## MATERIAL FOR THIS TASK
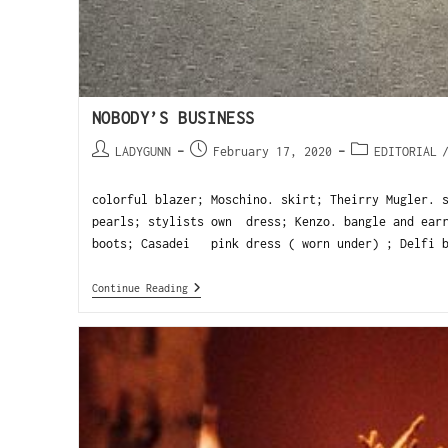
NOBODY’S BUSINESS
LADYGUNN
February 17, 2020
EDITORIAL
colorful blazer; Moschino. skirt; Theirry Mugler. 
pearls; stylists own dress; Kenzo. bangle and earr
boots; Casadei pink dress ( worn under) ; Delfi b
Continue Reading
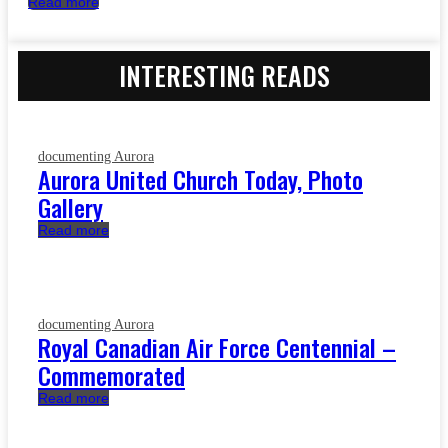
Read more
INTERESTING READS
documenting Aurora
Aurora United Church Today, Photo
Gallery
Read more
documenting Aurora
Royal Canadian Air Force Centennial –
Commemorated
Read more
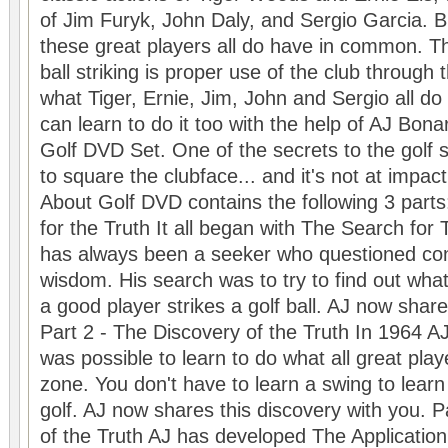
of Jim Furyk, John Daly, and Sergio Garcia. Bu
these great players all do have in common. 
ball striking is proper use of the club through 
what Tiger, Ernie, Jim, John and Sergio all do
can learn to do it too with the help of AJ Bon
Golf DVD Set. One of the secrets to the golf
to square the clubface... and it's not at impa
About Golf DVD contains the following 3 parts
for the Truth It all began with The Search for
has always been a seeker who questioned con
wisdom. His search was to try to find out wha
a good player strikes a golf ball. AJ now share
Part 2 - The Discovery of the Truth In 1964 AJ 
was possible to learn to do what all great play
zone. You don't have to learn a swing to learn
golf. AJ now shares this discovery with you. P
of the Truth AJ has developed The Application 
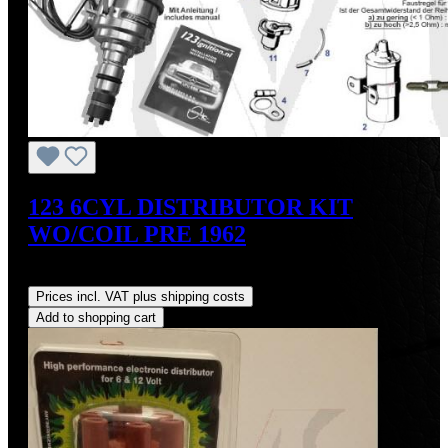
123 6CYL DISTRIBUTOR KIT
WO/COIL PRE 1962
Regular price:
US$475.00
Prices incl. VAT plus shipping costs
Add to shopping cart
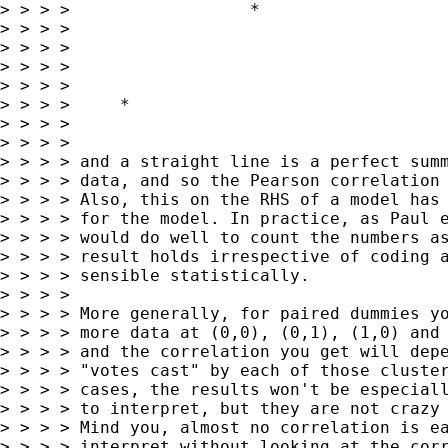
> > > >                  *

> > > >

> > > >

> > > >

> > > >

> > > >     *

> > > >

> > > >

> > > > and a straight line is a perfect summ
> > > > data, and so the Pearson correlation 
> > > > Also, this on the RHS of a model has 
> > > > for the model. In practice, as Paul e
> > > > would do well to count the numbers as
> > > > result holds irrespective of coding a
> > > > sensible statistically.

> > > >

> > > > More generally, for paired dummies yo
> > > > more data at (0,0), (0,1), (1,0) and 
> > > > and the correlation you get will depe
> > > > "votes cast" by each of those cluster
> > > > cases, the results won't be especiall
> > > > to interpret, but they are not crazy 
> > > > Mind you, almost no correlation is ea
> > > > interpret without looking at the corr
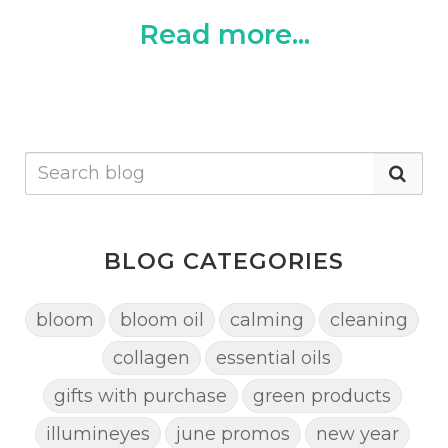
Read more...
BLOG CATEGORIES
bloom
bloom oil
calming
cleaning
collagen
essential oils
gifts with purchase
green products
illumineyes
june promos
new year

## YOUR GOAL
Pick out each line in the items above that contains "correlation", and copy it. Letter case matters.

## FINAL ANSWER
> > > > data, and so the Pearson correlation 
> > > > and the correlation you get will depe
> > > > Mind you, almost no correlation is ea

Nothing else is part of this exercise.